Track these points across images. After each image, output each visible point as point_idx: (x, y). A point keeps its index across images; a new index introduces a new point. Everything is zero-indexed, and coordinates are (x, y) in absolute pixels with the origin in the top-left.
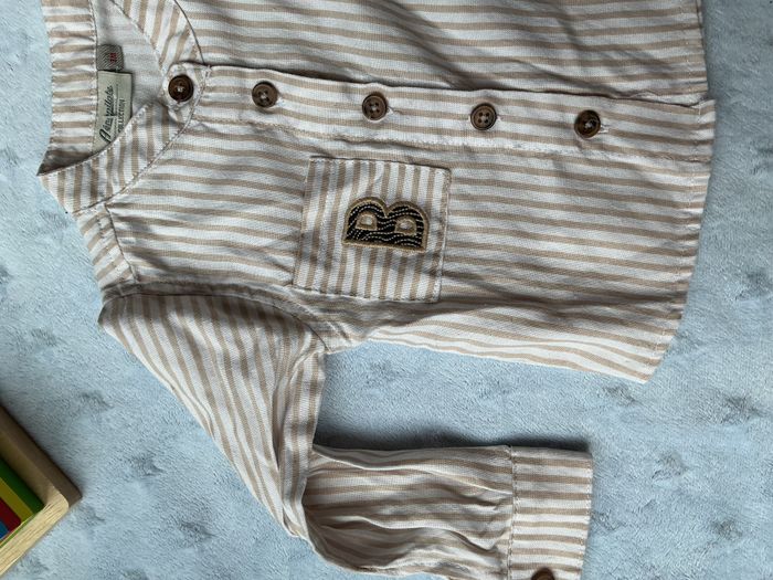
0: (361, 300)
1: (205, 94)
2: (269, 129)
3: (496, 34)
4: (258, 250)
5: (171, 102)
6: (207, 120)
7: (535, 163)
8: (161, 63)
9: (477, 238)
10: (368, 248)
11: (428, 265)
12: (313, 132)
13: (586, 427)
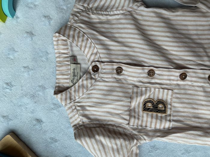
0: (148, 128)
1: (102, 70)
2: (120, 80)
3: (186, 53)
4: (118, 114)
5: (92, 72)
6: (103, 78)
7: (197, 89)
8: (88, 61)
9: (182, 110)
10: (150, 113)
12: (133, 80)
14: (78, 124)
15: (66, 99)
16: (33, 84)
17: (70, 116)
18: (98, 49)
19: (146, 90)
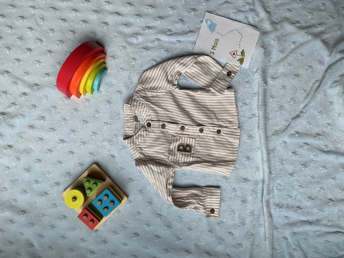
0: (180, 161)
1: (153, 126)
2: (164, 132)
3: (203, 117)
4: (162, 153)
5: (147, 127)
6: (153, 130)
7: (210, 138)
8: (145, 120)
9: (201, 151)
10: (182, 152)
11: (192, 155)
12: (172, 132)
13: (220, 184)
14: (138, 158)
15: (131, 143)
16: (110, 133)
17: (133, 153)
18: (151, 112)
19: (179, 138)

---

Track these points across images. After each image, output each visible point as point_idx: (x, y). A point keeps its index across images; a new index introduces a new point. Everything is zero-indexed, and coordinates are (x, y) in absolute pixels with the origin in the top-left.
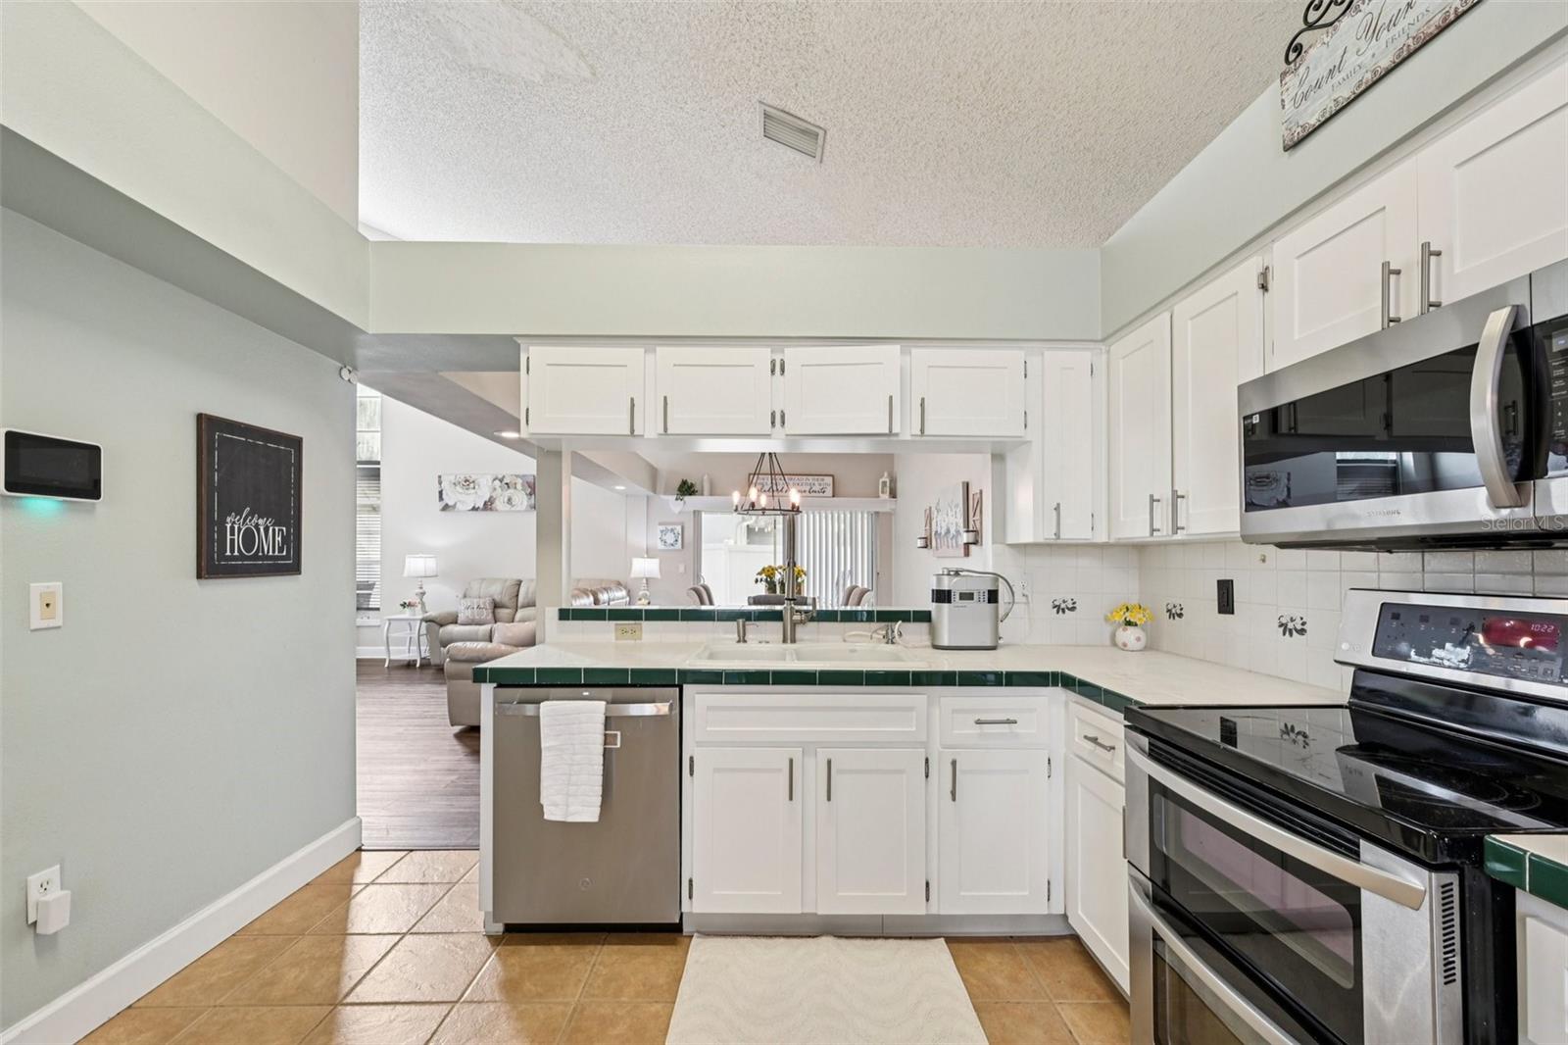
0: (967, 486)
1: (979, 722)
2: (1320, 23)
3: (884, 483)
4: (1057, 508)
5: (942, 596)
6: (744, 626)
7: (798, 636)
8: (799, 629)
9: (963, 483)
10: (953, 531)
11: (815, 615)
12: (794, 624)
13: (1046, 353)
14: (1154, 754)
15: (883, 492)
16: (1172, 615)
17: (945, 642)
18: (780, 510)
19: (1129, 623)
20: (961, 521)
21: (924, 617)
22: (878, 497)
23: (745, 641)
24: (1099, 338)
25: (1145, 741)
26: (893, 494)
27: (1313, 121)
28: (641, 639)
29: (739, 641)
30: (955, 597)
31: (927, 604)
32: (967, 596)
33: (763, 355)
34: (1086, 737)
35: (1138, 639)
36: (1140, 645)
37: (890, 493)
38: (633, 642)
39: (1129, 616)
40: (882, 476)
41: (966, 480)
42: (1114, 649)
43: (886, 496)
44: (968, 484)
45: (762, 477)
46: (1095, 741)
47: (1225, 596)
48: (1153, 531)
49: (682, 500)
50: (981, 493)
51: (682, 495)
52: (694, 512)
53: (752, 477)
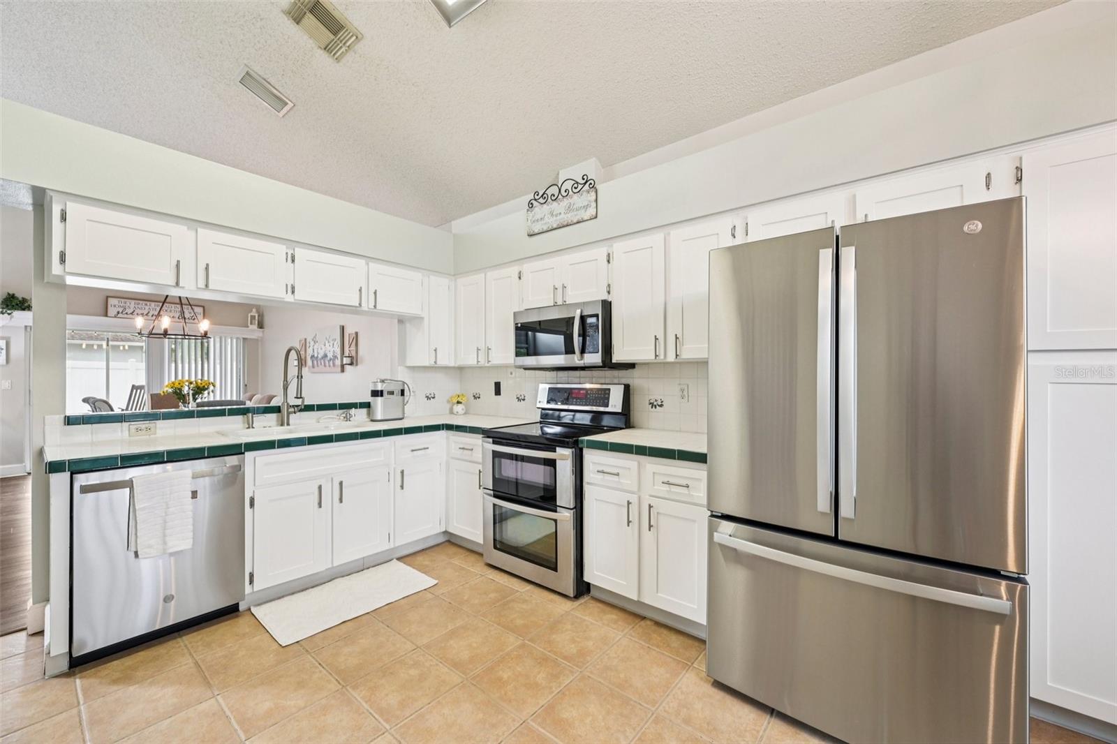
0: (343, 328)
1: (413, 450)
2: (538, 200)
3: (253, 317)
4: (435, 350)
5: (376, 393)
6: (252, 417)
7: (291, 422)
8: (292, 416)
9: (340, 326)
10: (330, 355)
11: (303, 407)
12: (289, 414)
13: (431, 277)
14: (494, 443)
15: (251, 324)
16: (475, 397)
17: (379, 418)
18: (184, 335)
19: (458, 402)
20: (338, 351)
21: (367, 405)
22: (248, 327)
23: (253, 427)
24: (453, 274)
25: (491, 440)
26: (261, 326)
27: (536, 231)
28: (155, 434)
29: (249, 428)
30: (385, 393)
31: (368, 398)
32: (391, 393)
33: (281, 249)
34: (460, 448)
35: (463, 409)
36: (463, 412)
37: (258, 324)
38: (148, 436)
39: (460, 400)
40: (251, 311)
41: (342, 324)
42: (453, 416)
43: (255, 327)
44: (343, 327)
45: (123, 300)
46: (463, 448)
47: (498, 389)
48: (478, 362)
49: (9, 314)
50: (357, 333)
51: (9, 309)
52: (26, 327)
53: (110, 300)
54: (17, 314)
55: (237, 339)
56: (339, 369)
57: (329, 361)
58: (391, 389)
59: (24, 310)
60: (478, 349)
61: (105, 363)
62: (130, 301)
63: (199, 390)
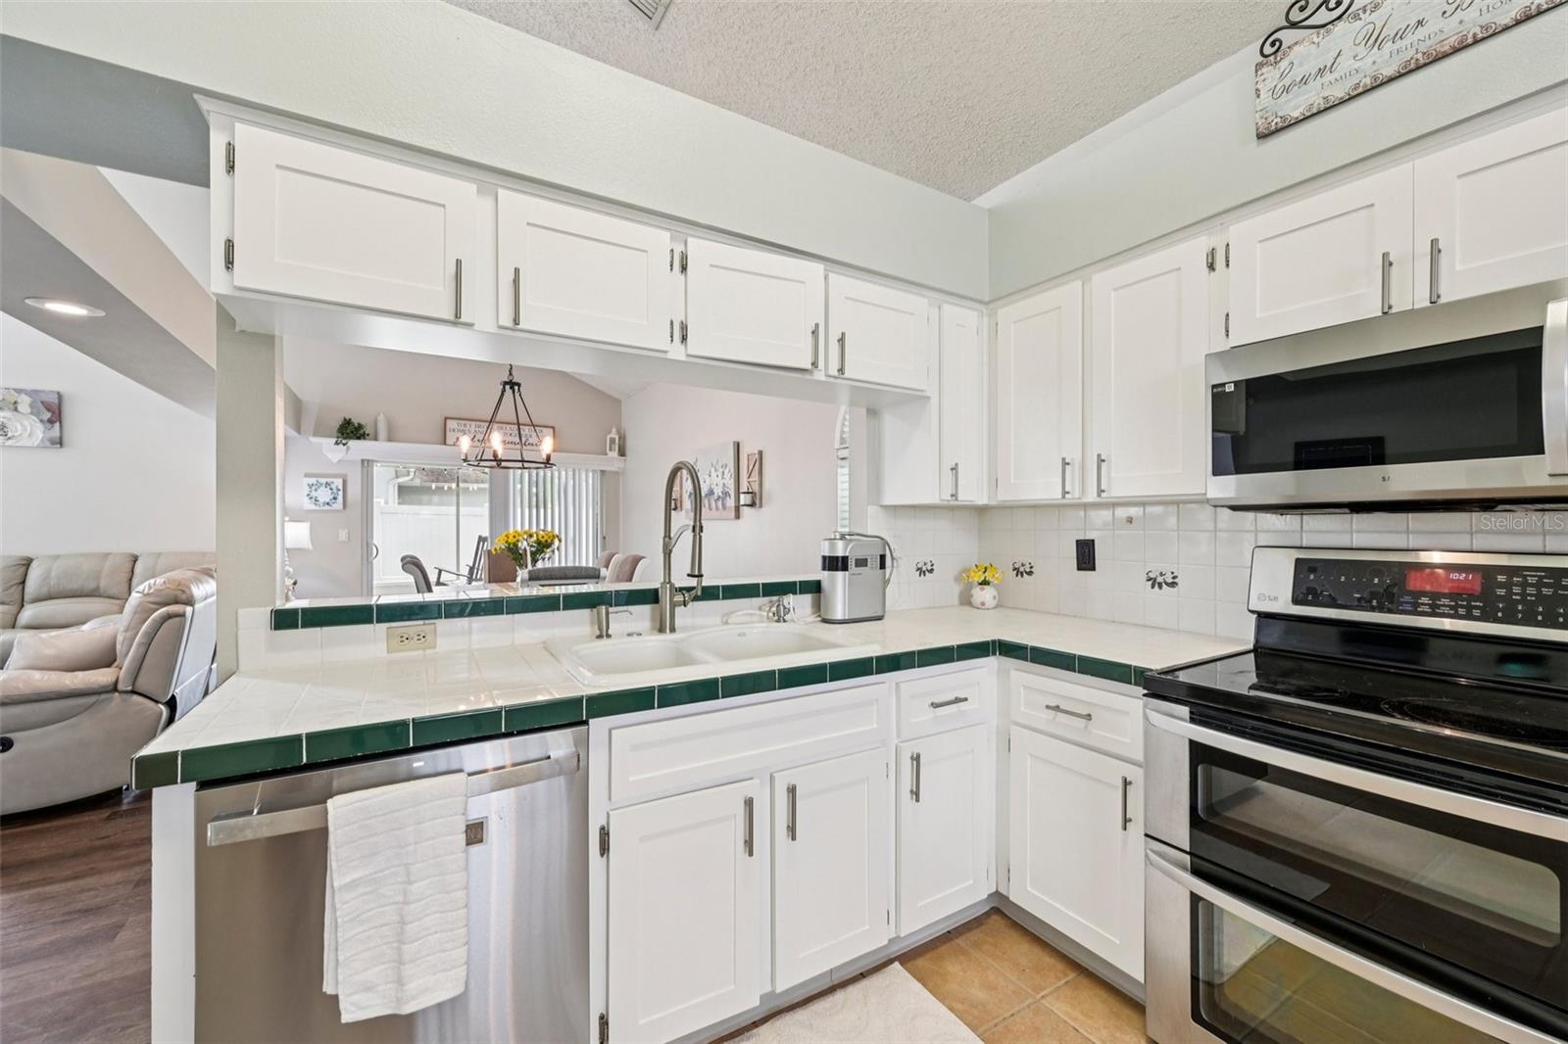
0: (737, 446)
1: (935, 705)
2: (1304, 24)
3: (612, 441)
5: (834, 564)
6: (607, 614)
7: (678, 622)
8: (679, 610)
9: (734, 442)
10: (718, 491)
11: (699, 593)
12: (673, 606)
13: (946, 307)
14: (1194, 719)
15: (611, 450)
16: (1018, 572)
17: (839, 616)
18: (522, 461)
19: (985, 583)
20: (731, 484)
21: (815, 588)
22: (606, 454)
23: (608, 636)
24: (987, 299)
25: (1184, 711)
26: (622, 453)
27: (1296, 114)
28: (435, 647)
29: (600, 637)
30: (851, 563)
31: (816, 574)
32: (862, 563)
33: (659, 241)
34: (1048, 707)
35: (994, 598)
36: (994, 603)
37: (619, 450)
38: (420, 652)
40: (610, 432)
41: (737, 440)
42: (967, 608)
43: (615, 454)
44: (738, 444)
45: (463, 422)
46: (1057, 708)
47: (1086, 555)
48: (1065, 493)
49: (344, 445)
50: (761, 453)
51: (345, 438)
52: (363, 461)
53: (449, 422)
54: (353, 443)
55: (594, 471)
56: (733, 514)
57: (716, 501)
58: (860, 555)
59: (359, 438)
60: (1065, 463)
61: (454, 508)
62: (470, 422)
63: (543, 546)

> [Task instructions]:
Copy the lines starting with the line containing "54: (17, 314)" and going on through the line containing "63: (543, 546)", substituting "(487, 349)" for "(478, 349)" and leaving everything else unchanged. Omit the picture lines from your answer.

> [Finished task]:
54: (17, 314)
55: (237, 339)
56: (339, 369)
57: (329, 361)
58: (391, 389)
59: (24, 310)
60: (487, 349)
61: (105, 363)
62: (130, 301)
63: (199, 390)
0: (737, 446)
1: (935, 705)
2: (1304, 24)
3: (612, 441)
5: (834, 564)
6: (607, 614)
7: (678, 622)
8: (679, 610)
9: (734, 442)
10: (718, 491)
11: (699, 593)
12: (673, 606)
13: (946, 307)
14: (1194, 719)
15: (611, 450)
16: (1018, 572)
17: (839, 616)
18: (522, 461)
19: (985, 583)
20: (731, 484)
21: (815, 588)
22: (606, 454)
23: (608, 636)
24: (987, 299)
25: (1184, 711)
26: (622, 453)
27: (1296, 114)
28: (435, 647)
29: (600, 637)
30: (851, 563)
31: (816, 574)
32: (862, 563)
33: (659, 241)
34: (1048, 707)
35: (994, 598)
36: (994, 603)
37: (619, 450)
38: (420, 652)
40: (610, 432)
41: (737, 440)
42: (967, 608)
43: (615, 454)
44: (738, 444)
45: (463, 422)
46: (1057, 708)
47: (1086, 555)
48: (1065, 493)
49: (344, 445)
50: (761, 453)
51: (345, 438)
52: (363, 461)
53: (449, 422)
54: (353, 443)
55: (594, 471)
56: (733, 514)
57: (716, 501)
58: (860, 555)
59: (359, 438)
60: (1065, 463)
61: (454, 508)
62: (470, 422)
63: (543, 546)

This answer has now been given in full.